Makam Cut Nyak Dhien pertama kali dipugar pada 1987 dan dapat terlihat melalui
monumen peringatan di dekat pintu masuk yang tertulis tentang peresmian makam yang
ditandatangani Ibrahim Hasan, Gubernur Daerah Istimewa Aceh di Sumedang tanggal 7
Desember 1987. Makam Cut Nyak Dhien dikelilingi pagar besi yang ditanam bersama
beson dengan luas 1.500 m2. Di belakang makam terdapat musholla dan di sebelah kiri
makam terdapat banyak batu nissan yang dikatakan sebagai makam keluarga ulama besar
dari Sumedang yang pernah dibuang ke Ambon yang bernama H. Sanusi, dan juga
keluarga H. Sanusi merupakan pemilik tanah kompleks makam Cut Nyak Dhien.
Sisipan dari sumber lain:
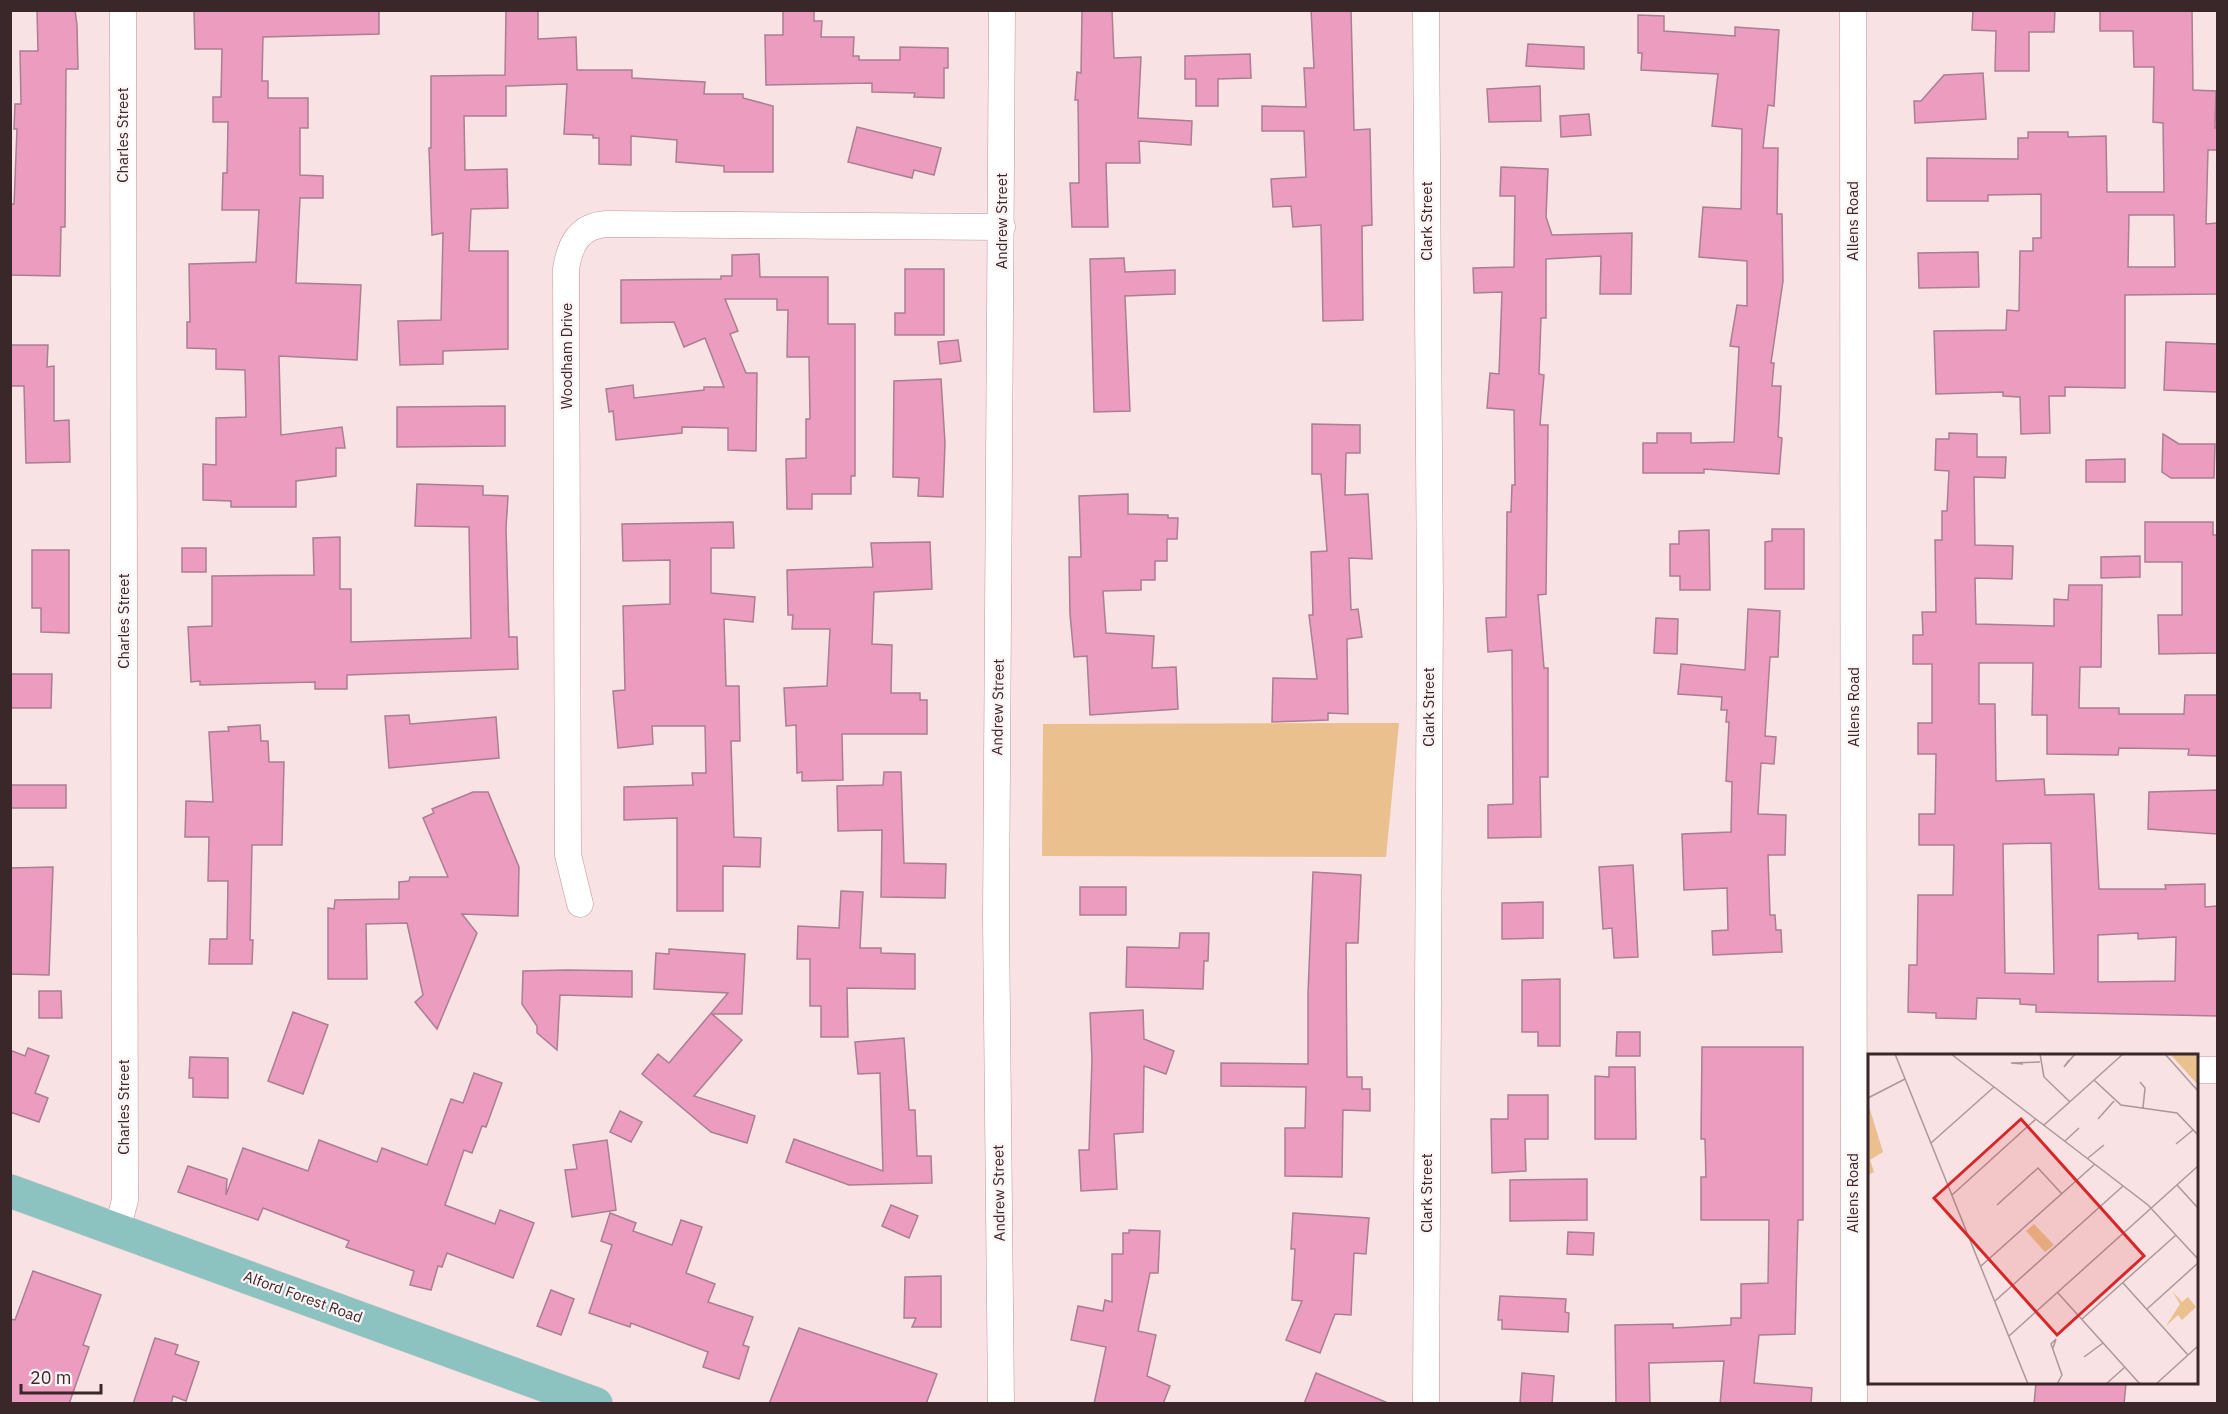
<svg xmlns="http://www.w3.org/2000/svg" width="2228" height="1414" font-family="'IBM Plex Sans',sans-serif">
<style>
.green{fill:#eac08e}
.building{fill:#eb9cbf;stroke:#ab7e92;stroke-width:1.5;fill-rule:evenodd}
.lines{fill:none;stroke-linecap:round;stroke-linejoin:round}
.street-casing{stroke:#c59399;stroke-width:27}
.primary-casing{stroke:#ccc7c7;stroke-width:34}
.street{stroke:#fff;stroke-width:26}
.primary{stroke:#8cc3c1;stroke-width:33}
.labels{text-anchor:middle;stroke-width:4.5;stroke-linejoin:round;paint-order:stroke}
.street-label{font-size:15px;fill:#3a2729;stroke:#fef3f4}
.inset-road{fill:none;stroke:#ac9799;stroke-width:1.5}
.view{fill:#d62828;fill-opacity:0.15;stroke:#d62828;stroke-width:3}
.inset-edge{fill:none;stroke:#3a2729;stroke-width:3}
</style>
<rect width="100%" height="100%" fill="#f8e2e4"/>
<path class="green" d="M1399,723L1386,857L1042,856L1043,724Z"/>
<g class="building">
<path d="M37,10H75L77,25L78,69H66L65,227H61L60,276L10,275V204H14L17,129H14L15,104H21L20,51H38Z"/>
<path d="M194,10H379V34L263,37L262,81H268V98H308V128H300V175L323,176V198H300L296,283L361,285L357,360L279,356L281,435L342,427L345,448H336V476L296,481V507H231V501L203,500V464L216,465V418L246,417L245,370L216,369V349L187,348V322H190L189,264L256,262L259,210H222L223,173H227L228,122H213V97H221L222,49H195Z"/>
<path d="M506,10H538V39L576,37L577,70H632V78L705,82L704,94H743V98L773,106V172H724V166L676,162L677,140L631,136V165L599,164V138H593V135L564,134L567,84L506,86V116H464L465,170L507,169L508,208L471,209L469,251H508V349L443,351V364L400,365L398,321L441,320L443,233L432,235L429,148H431V76L505,75Z"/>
<path d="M783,10H814V21H822L821,37H854L853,56H859V60H900V47L948,48V68H944V98L914,97L915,93L872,92V83L766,85L765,35H783Z"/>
<path d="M1082,10H1112L1114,58L1141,57L1138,118L1192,121L1191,145L1139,141L1140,163H1106L1108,227H1072L1070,183H1079L1078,100H1075L1077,72L1081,73Z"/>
<path d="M1311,10H1351L1354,130L1370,129L1372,225L1362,226L1363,320L1323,321L1321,225L1293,227L1291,206L1273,207L1271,179L1306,177L1304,131H1262V106L1306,107L1304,68H1314Z"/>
<path d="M1973,10H2055L2054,32H2029V71H1995L1996,31L1972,30Z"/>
<path d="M2100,10H2192L2193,90L2216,91L2215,128H2217V150H2208L2206,224L2217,223V294L2125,295V388L2065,387V396H2049L2050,433L2021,434L2020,397L2003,396V392L1936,394L1934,331L2006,330L2007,310L2019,311L2020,251H2033V238H2041V194L1988,195V201H1927V158L2018,159V138H2028V132H2068V137L2106,136L2107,192H2164L2163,123L2153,122L2154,67H2134L2133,31H2100ZM2129,215H2174L2175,267H2128Z"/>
<path d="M1638,15L1664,16V31L1735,36V27L1779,30L1774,106L1768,105L1763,148H1778L1777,214H1782L1783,281L1771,363H1774L1772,386H1781L1778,437L1782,438L1779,474L1704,469V473H1643V443H1657V433H1691V443L1734,442L1739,347L1730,346L1737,305L1747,306V261L1699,257L1703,207L1741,209L1742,129L1712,126L1718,74L1641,70L1642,53H1638Z"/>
<path d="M1528,44L1584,47V69L1526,66Z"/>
<path d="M1250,54L1251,78L1218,79V106H1196V79H1185V56Z"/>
<path d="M1983,73L1986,119L1915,123L1914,101H1921L1944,75Z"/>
<path d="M1540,86L1541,121L1489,122L1487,89Z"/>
<path d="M1589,114L1591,135L1561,137L1560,116Z"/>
<path d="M857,127L941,148L934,175L914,170L912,178L848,162Z"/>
<path d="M1501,167L1548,169L1546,217L1552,235L1632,233L1631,294H1600L1601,256L1546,259V318H1541L1539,374L1544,375L1540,425H1548L1546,594L1538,595L1544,668H1548V777H1540L1541,837L1488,838V805L1513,804L1512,650L1488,652L1486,618L1506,617L1507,512H1511L1512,485H1515L1514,410L1487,408L1490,373L1499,374L1502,292L1474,293L1473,268L1514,267L1515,196H1500Z"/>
<path d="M1978,252L1979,287L1919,288L1918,253Z"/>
<path d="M759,254L760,277H828V324H855V476H851V494H812V509H787L786,459L806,458V419H810L809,357H787L788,310H777V299H725L738,331L730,334L746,373H757L756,451L728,450V428L682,427V433L616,440L613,411L609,412L606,389L633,385L634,398L704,390V387H724L705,338L684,347L674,322L621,323V280L721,279V276H732V255Z"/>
<path d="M1124,258L1125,272L1175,270V294L1125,296L1130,411L1094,412L1090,259Z"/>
<path d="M905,269H944V335H895V313H905Z"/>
<path d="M958,340L961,361L940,364L938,342Z"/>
<path d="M2166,342L2217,344V392L2164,390Z"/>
<path d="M10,345H48L47,367L54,366V421L69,420L70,462L26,463L24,386H10Z"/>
<path d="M941,379L945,443L943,497L918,496L919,478L893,477L894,381Z"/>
<path d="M505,406V446L397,447V407Z"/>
<path d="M1312,424L1360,425V453H1346L1345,495L1368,494L1372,559L1349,558L1351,610L1358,609L1362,637L1347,639L1348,714L1328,713V720L1272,722L1273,678L1317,679L1309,615H1313L1311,552L1327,551L1321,474H1312Z"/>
<path d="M1949,433L1977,434V457H2006L2005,478L1974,477L1975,545L2013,546L2012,579L1975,578L1976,624L2054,626V599L2068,600L2069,585H2102L2101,667H2080L2079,708H2119V714H2184L2185,695H2217V756L2188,755L2189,749L2119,748L2118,755L2047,754V715H2032L2033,663H1979V704H1995L1996,781L2044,779L2045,795L2094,794L2099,889H2166L2165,885L2205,884V907L2217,906V1016L2036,1012V1005L2020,1004V999L1977,998L1976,1019L1936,1018V1013L1908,1012L1909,965H1917L1918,895H1953L1954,845H1919V814H1935L1936,754H1918V723H1932V664H1913V635H1923L1922,612H1936L1935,540H1942V511H1947L1949,471L1935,470L1936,439H1949ZM2051,843L2054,974L2005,973L2003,844ZM2138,933V939L2176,937L2175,981L2098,982V935Z"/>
<path d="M2163,434L2179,444H2215L2214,478H2171L2162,472Z"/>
<path d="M2125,459V482H2086V460Z"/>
<path d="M417,484L483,486V495L508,496L506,528L509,637H517L518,669L347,675V689H315V682L200,685V681L191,682L188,627L212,626V576L314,575L313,538L340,537V589H351V642L471,638L469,527L415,526Z"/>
<path d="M1128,494V514L1168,515V518H1178L1177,539H1167V561H1155V580H1141V590L1103,591L1106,633L1154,636L1152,668L1176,667L1178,709L1090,715L1087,656L1074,657L1070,614L1069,557H1081L1079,496Z"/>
<path d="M733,522L734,548H711V593L755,597L753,622L724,619L726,686H739L740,741H731L734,837L761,838L760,867L723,866V911H677V818L624,820V787L693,785L692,773H706L705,726H652L653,744L618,748L613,691L625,690L623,606L670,604V560L623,561L622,524Z"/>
<path d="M2145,522H2213V535H2217V653L2159,654L2158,615H2182V562H2145Z"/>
<path d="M1772,529H1804V589H1765V542L1772,541Z"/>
<path d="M1709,530L1710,590H1680V576H1670V544H1679V531Z"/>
<path d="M930,542L932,589L874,592L872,644L892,645L891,693H920V700H927V734H842L843,780L802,781V772L797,773L796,725L786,726L784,688L827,686L830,629H792L793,615H788L787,570L873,567L871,543Z"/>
<rect x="182" y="548" width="24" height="24"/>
<path d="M32,550H69V633L41,632V608H32Z"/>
<path d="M2140,556V577L2101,578V557Z"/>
<path d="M1748,609L1780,611L1778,657H1770L1765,736L1776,737L1774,764L1761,763L1758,814L1786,815L1785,855H1768L1770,915H1775L1776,930H1781L1782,952L1713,955L1712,931L1728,930L1727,888L1684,890L1682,834L1731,832L1732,782L1726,781L1729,722H1726L1727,710H1721L1722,697L1678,694L1681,664L1745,670Z"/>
<path d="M1656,618L1678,619L1677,654L1654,653Z"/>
<path d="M10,674H52L51,708H10Z"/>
<path d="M409,715L410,724L496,717L499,758L389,768L385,716Z"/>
<path d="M260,725L261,741H268L269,762H284L282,845H252L250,940H253L252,964H209L210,939H227L228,881H208L209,837H185L186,801L213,802L209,732L229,731L228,727Z"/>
<path d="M884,772H901L904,863L946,864L945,898L881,897L882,830L838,831L837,786L883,785Z"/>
<rect x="10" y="785" width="56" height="23"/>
<path d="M2217,790V834L2148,829L2149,792Z"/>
<path d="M473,792H488L519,867L518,916L462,914L477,933L437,1029L415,1002L423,995L407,923L366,924L367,979H328V908L334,909L335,900L399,899V882L409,881L410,877H448L423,818L434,813L432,809Z"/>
<path d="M1633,865L1638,957L1614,958L1612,928L1603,929L1599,867Z"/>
<path d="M53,867L49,975L10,974V868Z"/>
<path d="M1313,872L1361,875L1358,943H1346L1347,1077H1362V1089H1370V1111L1343,1110L1342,1177L1285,1176V1128H1305L1306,1087L1221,1086V1063L1308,1064V993Z"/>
<rect x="1080" y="887" width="46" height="28"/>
<path d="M841,891L863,892L860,948H881V953L915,954V989L847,988L848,1037H821V1006H810V959H797L798,926L839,928Z"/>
<path d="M1543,902V938L1502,939V903Z"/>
<path d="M1180,933H1209L1208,961H1204L1203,989L1126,987L1127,947L1179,948Z"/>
<path d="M669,949L745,954L742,1014H712L742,1040L694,1096L755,1116L747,1143L711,1132L642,1074L658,1054L669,1063L728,993L654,989L656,953L669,954Z"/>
<path d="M567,970L632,971V997L560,995L557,1050L537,1033V1026L522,1004L523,971Z"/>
<path d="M1560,979V1046H1538V1032H1522V980Z"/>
<path d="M39,991H61L62,1018H39Z"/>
<path d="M1143,1010L1144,1039L1174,1051L1166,1074L1144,1066L1143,1132L1114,1134L1117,1189L1081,1191L1079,1150H1089L1092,1059L1090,1013Z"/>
<path d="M293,1012L328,1025L303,1094L268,1081Z"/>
<path d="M1617,1032H1640V1056H1616Z"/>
<path d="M904,1038L909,1110H915L917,1156H931L932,1183L849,1185L786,1162L794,1139L883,1171L880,1073L858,1074L855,1042Z"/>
<path d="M1702,1047H1803V1220H1798L1795,1334L1759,1335L1754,1383L1812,1388L1811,1404H1720L1724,1361L1649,1363L1650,1404H1616L1615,1325L1673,1324V1328L1731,1325V1318H1741V1284L1768,1283L1769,1220H1701V1177H1706L1705,1139H1701Z"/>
<path d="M28,1048L49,1056L35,1093L48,1098L39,1122L10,1112V1050L25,1056Z"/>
<path d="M190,1057L228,1058V1098L193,1097V1078H189Z"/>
<path d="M1609,1067H1635L1636,1139H1595V1076L1609,1077Z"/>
<path d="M474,1073L502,1083L486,1127L482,1126L472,1153L464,1150L445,1205L495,1224L500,1210L534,1223L513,1278L447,1253L442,1267L438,1266L431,1290L410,1285L414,1271L346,1247L349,1241L263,1208L258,1220L178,1192L188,1166L227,1179L226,1195L243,1148L308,1171L319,1140L377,1162L382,1148L427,1165L451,1099L463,1103Z"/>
<path d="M1508,1095H1548V1139H1525L1526,1171L1492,1173L1491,1119H1508Z"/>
<path d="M620,1111L642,1122L631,1142L610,1132Z"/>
<path d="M607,1140L616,1210L572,1217L565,1170L577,1169L573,1145Z"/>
<path d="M1587,1179V1220L1510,1221V1180Z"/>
<path d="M891,1205L918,1216L909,1238L882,1226Z"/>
<path d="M610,1213L636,1223L633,1231L672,1245L681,1220L702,1227L686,1273L715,1284L708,1302L753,1317L743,1345L749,1347L739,1379L703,1367L708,1352L631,1323L630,1327L589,1313L612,1245L601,1241Z"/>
<path d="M1293,1213L1369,1218L1366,1254L1354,1253L1351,1315L1335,1314L1320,1353L1286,1340L1302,1301L1292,1300L1295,1249H1291Z"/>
<path d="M1129,1230L1160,1231L1158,1273H1150L1138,1331L1156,1335L1147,1376L1170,1386L1163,1404H1094L1106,1347L1071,1340L1078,1306L1103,1311L1105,1300L1112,1302V1254H1123V1233H1129Z"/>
<path d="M1568,1232L1594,1233L1593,1255L1567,1254Z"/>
<path d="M33,1271L101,1295L83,1345L89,1347L69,1404H10V1319L15,1320Z"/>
<path d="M941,1276V1327H912L916,1318H904L905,1277Z"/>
<path d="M551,1290L574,1299L561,1335L537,1326Z"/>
<path d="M1500,1296L1566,1299L1565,1312L1569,1313L1568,1332L1502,1329V1320H1498Z"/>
<path d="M799,1328L937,1374L926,1404H769Z"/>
<path d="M155,1338L178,1345L175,1354L199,1362L186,1401L173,1396L171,1404H133Z"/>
<path d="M1316,1373L1388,1403V1404H1304Z"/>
<path d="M1522,1373L1554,1376L1552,1404H1520Z"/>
<path d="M2036,1383H2126L2124,1404H2034Z"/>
</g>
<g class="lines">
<g class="street-casing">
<g id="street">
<path d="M1853,10L1854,1404"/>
<path d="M580,904L568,855L566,269C570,244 579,226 606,224L1002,227"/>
<path d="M2196,1070H2218"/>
<path d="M117,1230L125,1200L123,10"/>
<path d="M1001,1404L996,918L1002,10"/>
<path d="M1426,1404L1430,599L1426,10"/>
</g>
</g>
<g class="primary-casing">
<path id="primary" d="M10,1191L596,1404"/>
</g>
<use href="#street" class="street"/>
<use href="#primary" class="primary"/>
</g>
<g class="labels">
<g class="street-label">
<text transform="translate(123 135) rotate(-90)" y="5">Charles Street</text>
<text transform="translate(1002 221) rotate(-90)" y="5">Andrew Street</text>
<text transform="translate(1427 221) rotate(-90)" y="5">Clark Street</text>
<text transform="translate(1853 221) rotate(-90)" y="5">Allens Road</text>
<text transform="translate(567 356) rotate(-90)" y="5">Woodham Drive</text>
<text transform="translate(124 621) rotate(-90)" y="5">Charles Street</text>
<text transform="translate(998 707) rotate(-89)" y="5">Andrew Street</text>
<text transform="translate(1429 707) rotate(-90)" y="5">Clark Street</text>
<text transform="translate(1854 707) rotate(-90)" y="5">Allens Road</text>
<text transform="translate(124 1107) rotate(-90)" y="5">Charles Street</text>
<text transform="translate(999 1193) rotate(-91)" y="5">Andrew Street</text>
<text transform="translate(1427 1193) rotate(-90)" y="5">Clark Street</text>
<text transform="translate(1853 1193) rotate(-90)" y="5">Allens Road</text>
<text transform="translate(303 1297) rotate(20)" y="5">Alford Forest Road</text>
</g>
</g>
<g transform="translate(1868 1054)">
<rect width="330" height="330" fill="#f8e2e4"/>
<path d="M302,0H330V31ZM0,49L15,98L2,106L6,118L0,121ZM166,170L186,191L177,198L158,177ZM304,237L314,248L320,243L328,253L314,266L310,261L298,272L312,250Z" fill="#eac08e"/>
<path class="inset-road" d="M27,0L160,330M83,0L280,151L330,205M172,0L176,23L202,48M297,0L330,37M201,6L196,13L207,0M155,10L143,9L172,8M226,26L253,51L309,59L330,81M272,28L277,34L275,54M0,44L37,25M230,65L246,47M176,71L255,0M197,87L211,74M63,89L126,33M308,90L325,76M220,104L236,91M309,131L330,154M84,141L168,65M129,151L170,114L194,140M113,212L227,110M255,229L320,301M190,239L272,330M127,247L255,132M279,255L330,209M214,265L308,181M141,282L330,112M185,294L188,285L183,290L194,321L189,330M216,303L235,289M238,330L257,313M288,330L330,292"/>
<path class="view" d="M153,65L276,202L189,281L66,144Z"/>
<rect width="330" height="330" class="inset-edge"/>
</g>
<rect width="2228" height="1414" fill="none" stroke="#3a2729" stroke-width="24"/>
<path d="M21 1384v9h80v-9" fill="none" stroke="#3a2729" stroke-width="3"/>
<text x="30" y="1384" font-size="18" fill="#3a2729" stroke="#fef3f4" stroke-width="4.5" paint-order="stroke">20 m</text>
</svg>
Pada batu nissan Cut Nyak Dhien, tertulis riwayat hidupnya, tulisan bahasa Arab, Surat At
Taubah dan Al Fajar serta hikayat cerita Aceh.

Gerakan Aceh Merdeka melakukan perlawanan di Aceh untuk merdeka dari Republik
Indonesia sehingga mengurangi jumlah peziarah ke makam Cut Nyak Dhien, selain itu,
daerah makam ini sepi akibat sering diawasi oleh aparat, bahkan tidak ada yang tahu letak
makam Cut Nyak Dhien berada di Gunung Puyuh.

Kini, makam ini mendapat biaya perawatan dari kotak amal di daerah makam karena
pemerintah Sumedang tidak memberikan dana.